O deputado do PS e ex-fiscal dos Serviços de Informações, João Soares, desafia o embaixador Pereira Gomes a "renunciar já" à sua indicação para secretário-geral do Sistema de Informações da República Portuguesa (SIRP) de modo a "facilitar a tarefa" ao primeiro-ministro de escolher outra pessoa mais apropriada para o cargo.

"Considero que o senhor embaixador Pereira Gomes não tem condições para poder vir a ser, com a autoridade desejável e necessária, o próximo secretário-geral do SIRP", escreveu no Facebook, acerca do ex-chefe da missão de observação portuguesa, ao referendo de Timor, em 1999. "Na minha opinião, o senhor embaixador Pereira Gomes não teve, infelizmente, um comportamento exemplar durante a crise timorense, bem pelo contrário", defende, acrescentando que funda esta opinião no facto de ter sido, durante três anos, membro do Conselho de Fiscalização do SIRP.

Soares, que foi ministro da Cultura de António Costa, declara "conhecer bastante bem o SIRP" e, por isso, "respeitando e admirando o trabalho dos nossos oficiais de informações", considera que Pereira Gomes não tem perfil para o cargo.

No dia 15 de maio, como o próprio destaca, João Soares tinha desejado "bom trabalho" a Pereira Gomes, considerando-o "uma boa escolha" e ressalvando que só o conhecia de "um jantar e simpática conversa em Estocolmo há dois anos".

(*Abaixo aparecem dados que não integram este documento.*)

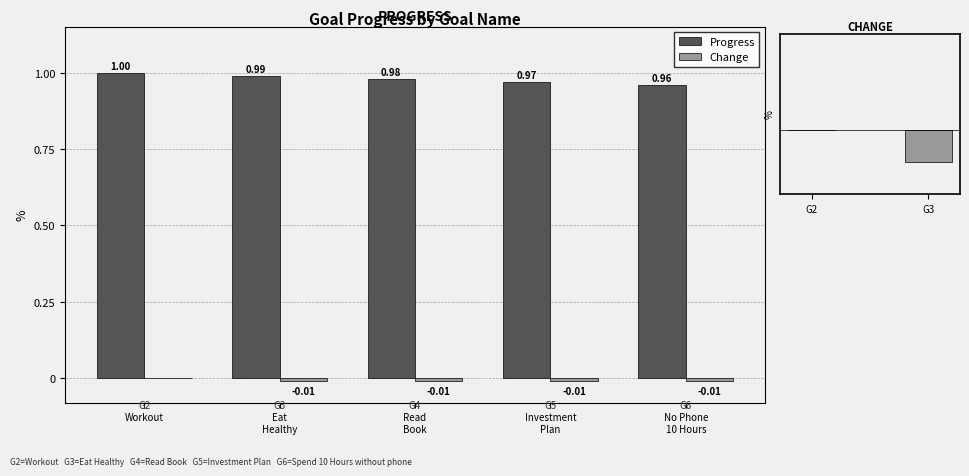

How many Progress values are between 0 and 1?

5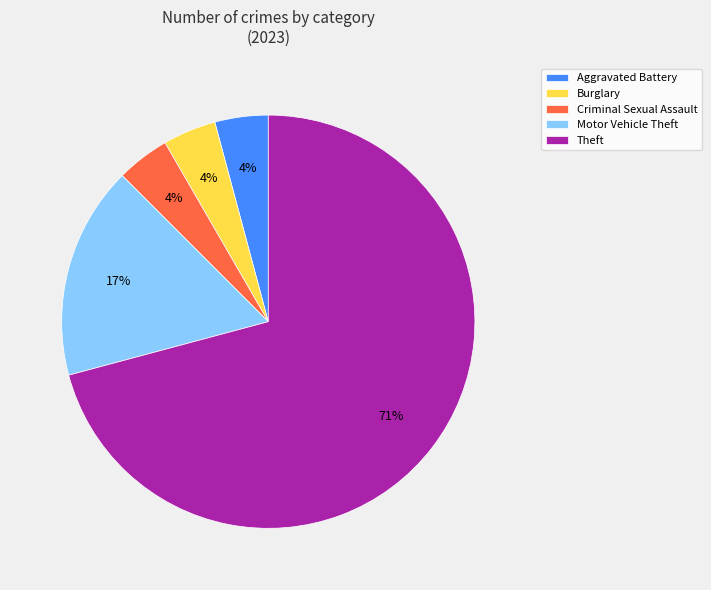

To the nearest percent, what is the average slice percentage?

20%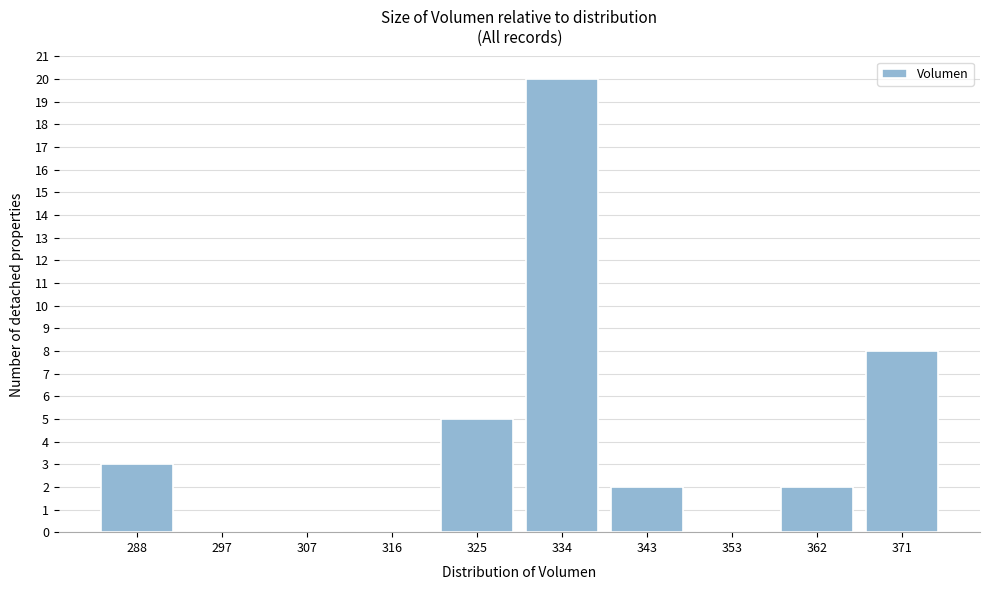

Reading left to right, what are all the values shown in this chart?

288=3	297=0	307=0	316=0	325=5	334=20	343=2	353=0	362=2	371=8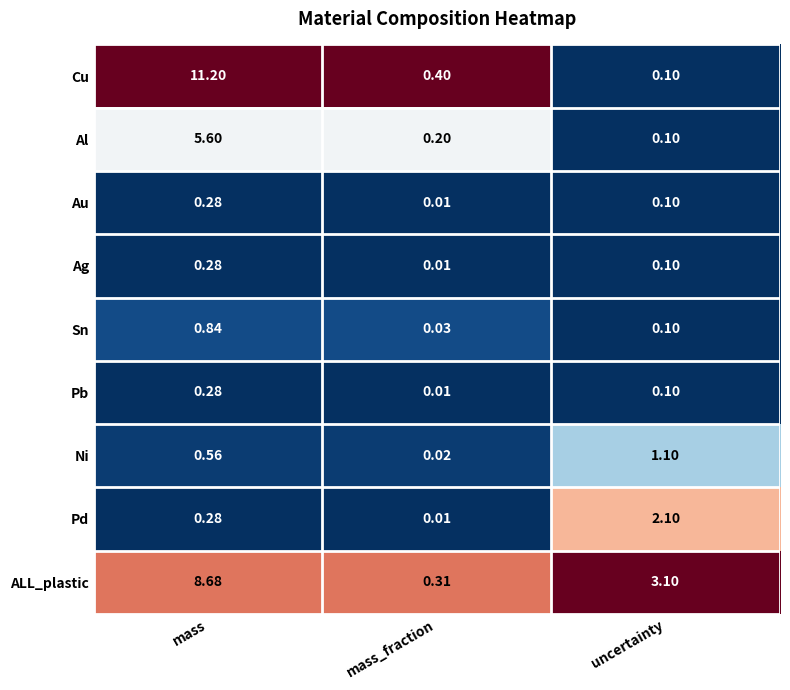

What is the difference between the Pb values at 2 and 0?

0.2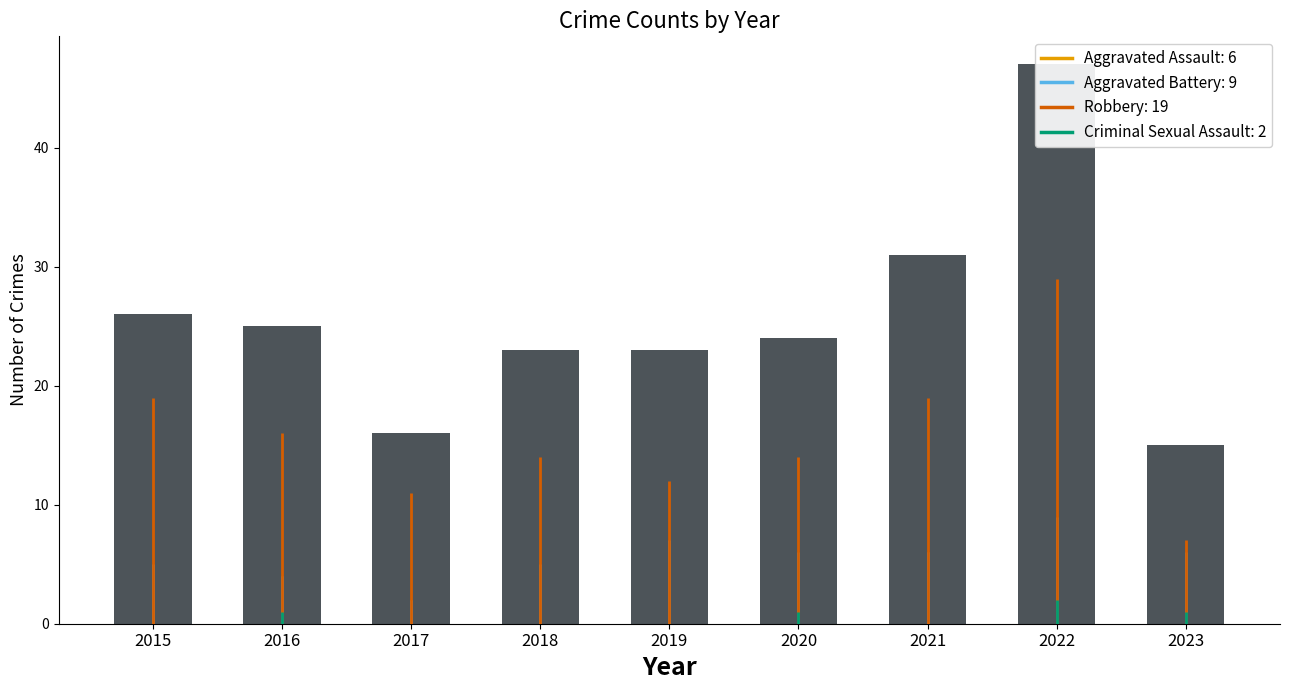

What is the change in value from 2018 to 2022?

+24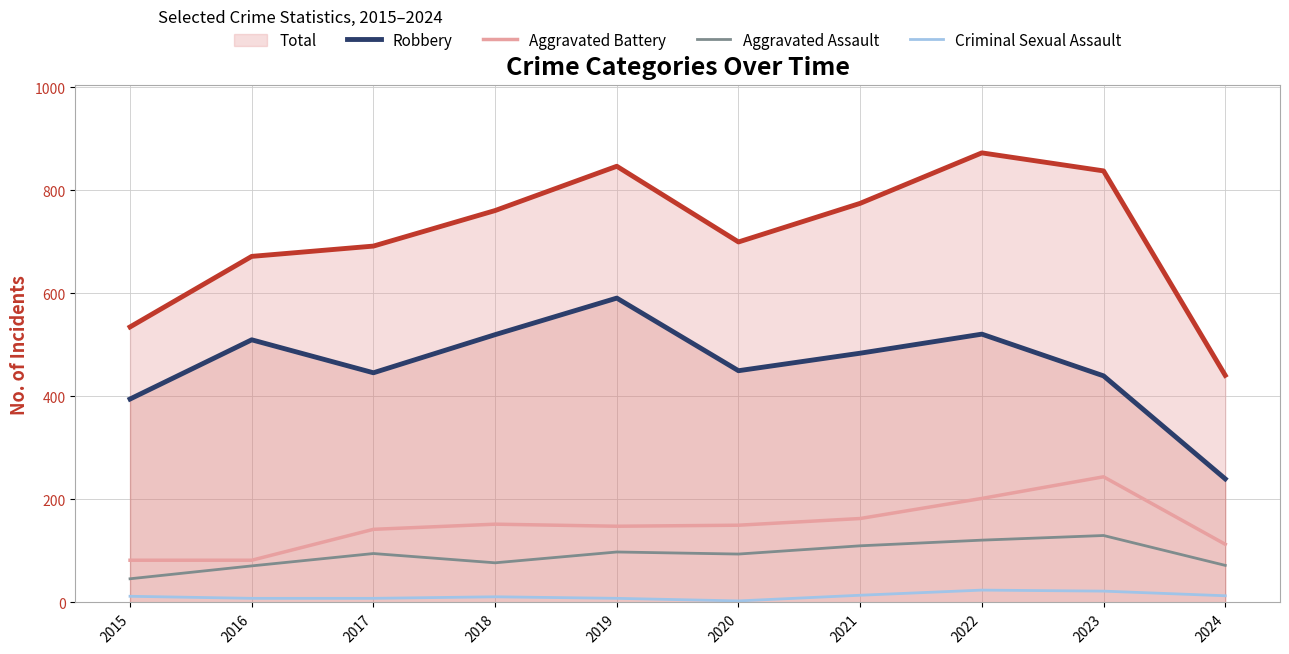

Between 2019 and 2023, which is larger?

2019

O deputado do PS soma-se assim à eurodeputada Ana Gomes, que já veio a público criticar Pereira Gomes, considerando que este "não inspira confiança" para o cargo de secretário-geral do SIRP. No PS, aumentam as pressões para que António Costa recue na nomeação de Pereira Gomes que ainda tem que ser sujeito a uma audição no Parlamento.

Em declarações ao Expresso, o primeiro-ministro assumiu que não conhecia a polémica de Timor-Leste, em que o diplomata terá pressionado o Governo a sair do território antes da chegada da missão da ONU.